ACTIVITY: Copy the items word for word, beginning at the line that contains "What is the smallest value displayed?" and stopping after the line that contains "True or false: 648844". Include both of those lines, and leave out the pictures.

SOURCE INFORMATION:
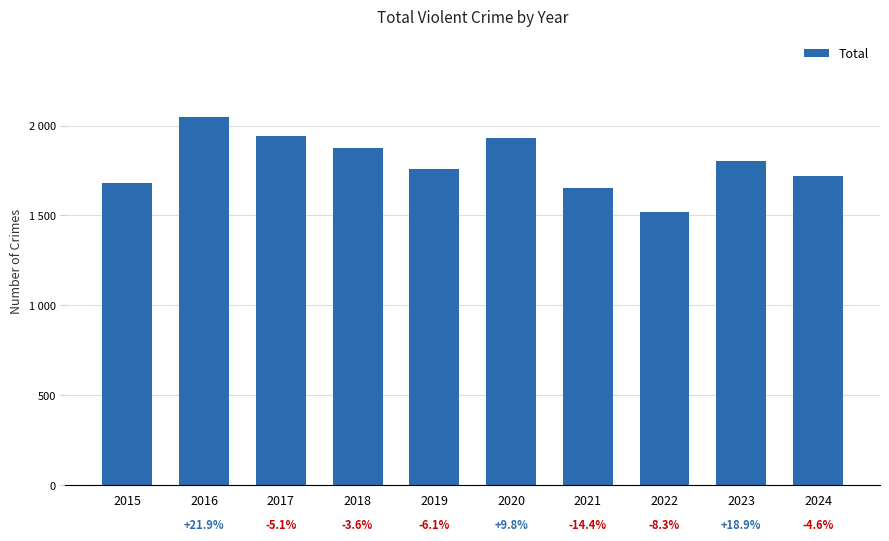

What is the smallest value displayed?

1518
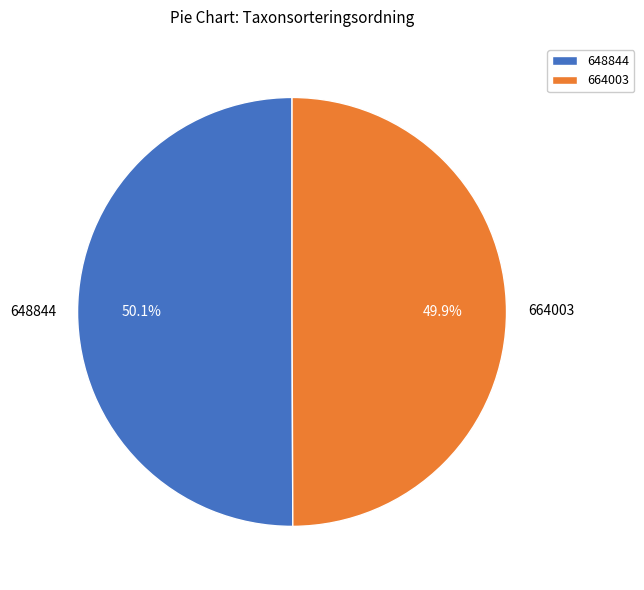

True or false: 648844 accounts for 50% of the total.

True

...

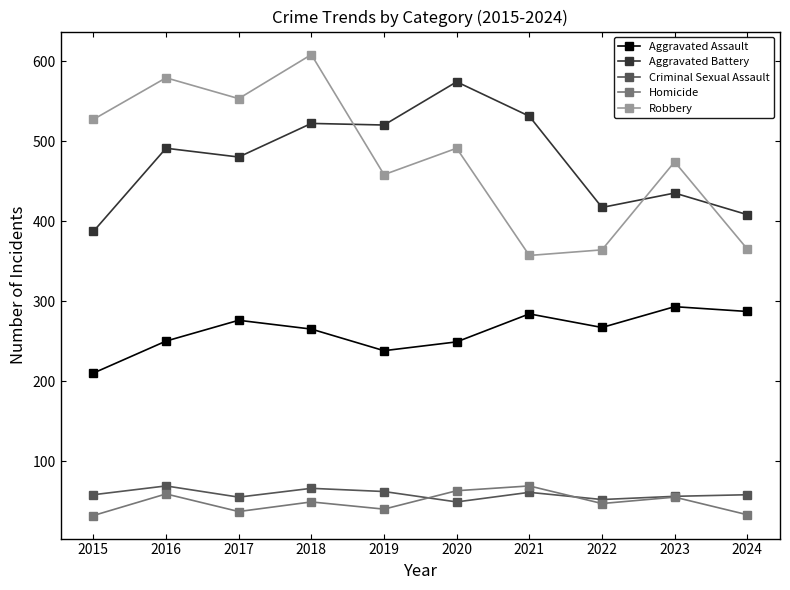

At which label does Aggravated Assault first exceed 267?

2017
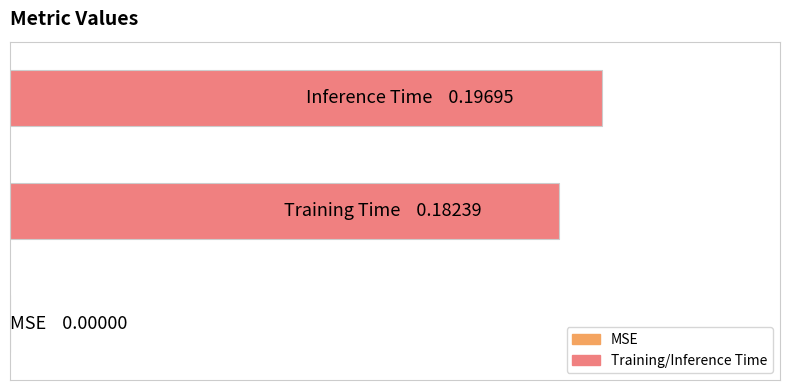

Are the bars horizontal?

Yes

SOLVED PROBLEM:
What is the smallest value displayed?

1518

True or false: 648844 accounts for 50% of the total.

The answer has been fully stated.